Community journalism
Journalists get a bad rap. They have the reputation of being elitist liberals and not being able to connect with the common folk. Well, journalists have heard these complaints cries (or at least read about them on blogs – it’s pretty hard to hear cries of the People from the inside of newsrooms) and have been doing something about it.

As of late, journalists have turned over the duties and responsibilities of the fourth estate to the common man and woman by deputizing them citizen journalists.

Experience nor expertise matter when it comes to reporting the news. J-school? Pssh! Now, all that is needed to report the news is a cellphone camera, an Internet connection and the simple coherency to type in English. Further proves that anyone can report the news. 

For journalists, citizen journalism couldn’t come at a better time. It’s kinda hard to report the news when you are on an unpaid furlough or staff reductions have made it so you are doing the work of an entire news desk. Journalists like citizen journalism so much they are willing ordered to train people off the street to do their jobs, like what they did at the Oakland Press.

Now don’t confuse citizen journalists with bloggers. While bloggers simply shoplift the news reported by hardworking journalists and regurgitate it for their site, citizen journalists are just simply replacing those hardworking journalists and supplying newspapers with free labor.

And everyone is getting on the bandwagon. Even CNN has its “iReport,” which basically makes national news out of YouTube videos. So instead of paying for a news crew to cover a plane crash, a flood or the demise of the country’s economic system, news ad-generating organizations can now use the “reporting” of the “Hey, I was there” guy.

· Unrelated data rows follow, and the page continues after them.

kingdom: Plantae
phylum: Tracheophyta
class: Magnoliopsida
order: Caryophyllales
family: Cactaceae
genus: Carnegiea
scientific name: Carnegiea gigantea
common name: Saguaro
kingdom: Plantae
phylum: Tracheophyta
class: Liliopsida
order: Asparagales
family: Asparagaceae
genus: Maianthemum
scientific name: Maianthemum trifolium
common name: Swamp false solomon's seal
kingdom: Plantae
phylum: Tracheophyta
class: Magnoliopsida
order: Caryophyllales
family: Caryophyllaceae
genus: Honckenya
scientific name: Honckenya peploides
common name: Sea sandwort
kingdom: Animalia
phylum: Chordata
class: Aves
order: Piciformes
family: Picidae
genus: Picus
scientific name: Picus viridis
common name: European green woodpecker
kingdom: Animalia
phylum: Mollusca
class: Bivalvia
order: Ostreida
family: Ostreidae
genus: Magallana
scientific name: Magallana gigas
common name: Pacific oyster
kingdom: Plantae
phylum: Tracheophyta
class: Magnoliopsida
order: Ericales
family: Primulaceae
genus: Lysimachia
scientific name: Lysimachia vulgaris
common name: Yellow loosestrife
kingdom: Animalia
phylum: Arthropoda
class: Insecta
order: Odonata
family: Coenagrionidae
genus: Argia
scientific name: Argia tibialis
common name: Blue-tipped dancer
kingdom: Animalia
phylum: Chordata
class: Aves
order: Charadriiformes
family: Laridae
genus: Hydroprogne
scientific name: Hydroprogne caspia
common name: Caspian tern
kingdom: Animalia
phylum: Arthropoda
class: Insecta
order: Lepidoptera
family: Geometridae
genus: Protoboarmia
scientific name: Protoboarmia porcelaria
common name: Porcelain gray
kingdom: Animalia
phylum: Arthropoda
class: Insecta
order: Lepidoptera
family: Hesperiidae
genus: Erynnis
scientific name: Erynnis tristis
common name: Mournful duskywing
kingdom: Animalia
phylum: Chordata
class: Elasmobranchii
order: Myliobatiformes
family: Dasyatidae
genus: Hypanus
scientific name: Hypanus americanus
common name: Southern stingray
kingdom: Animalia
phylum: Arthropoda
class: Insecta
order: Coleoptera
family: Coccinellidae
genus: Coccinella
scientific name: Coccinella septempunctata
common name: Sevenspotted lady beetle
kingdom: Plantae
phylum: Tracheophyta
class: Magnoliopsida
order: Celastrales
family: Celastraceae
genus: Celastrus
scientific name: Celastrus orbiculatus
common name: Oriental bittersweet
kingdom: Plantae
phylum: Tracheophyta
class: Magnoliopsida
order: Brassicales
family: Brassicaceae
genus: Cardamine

Soon, instead of paying for the expertise of analysts like New York Time’s Paul Krugman, newspapers can go cheap and source expert opinions and answers from its audience. Hey, it works for “Who Wants to be a Millionaire?”

Doctors, lawyers, even hairstylists need licenses to conduct business. But not for journalists. Everyone is invited.

Comments

  1. ValerieInRke says:

    iReporting was fun at first then I received that “expensive” CNN iReport T-shirt. All that work for a T-shirt doing their job. Started getting emails from CNN asking to capture economic recession impact on my local community – no mas! Even our local TV news stations and daily paper are picking up on citizen journalism. I wonder how long it will take for these citizens to realize they are filling the void of paid journalists.

  2. Tim says:

    “For journalists, citizen journalism couldn’t come at a better.”
    A better what? You’re making a point about the inexpertise of “citizen journalists” but you can’t remember to finish your own sentences on your own blog.

  3. israelitybites says:

    Hmm…I the proper word is “expertise”. Is this the work of a citizen jounalist?

  4. Lubna says:

    CNN-IBN India also has citizen journalists. So does NDTV, I think. Fortunately it has not yet hit print journalism in a big way, even as pink slips are being doled out in newsrooms.
    Next time, perhaps they will just drag a survivor of an earthquake or hijack or terriorist attack to the newsroom to type out the story. Guess, it will be given a new name: First person news or news from the horse’s mouth or whatever.

  5. Katie C. says:

    Ha! The newspaper I work for has columns sent in every week from “citizen journalists.” I think they’re a blight on our profession. Who needs to hear about all the birthday celebrations in Bethel when there were three meth lab busts and school board meetings to cover? Alas, when you can’t afford to hire more than one person on your reporting staff, citizen journalism is what you get.

  6. Frank Wallis says:

    Freedom of the press/speech isn’t the exclusive domain of learned journalists. It belongs to unlearned, stupid people, too. Look. Listen. Read. They’re very near. Posting under fictitious monikers underneath our byline stories.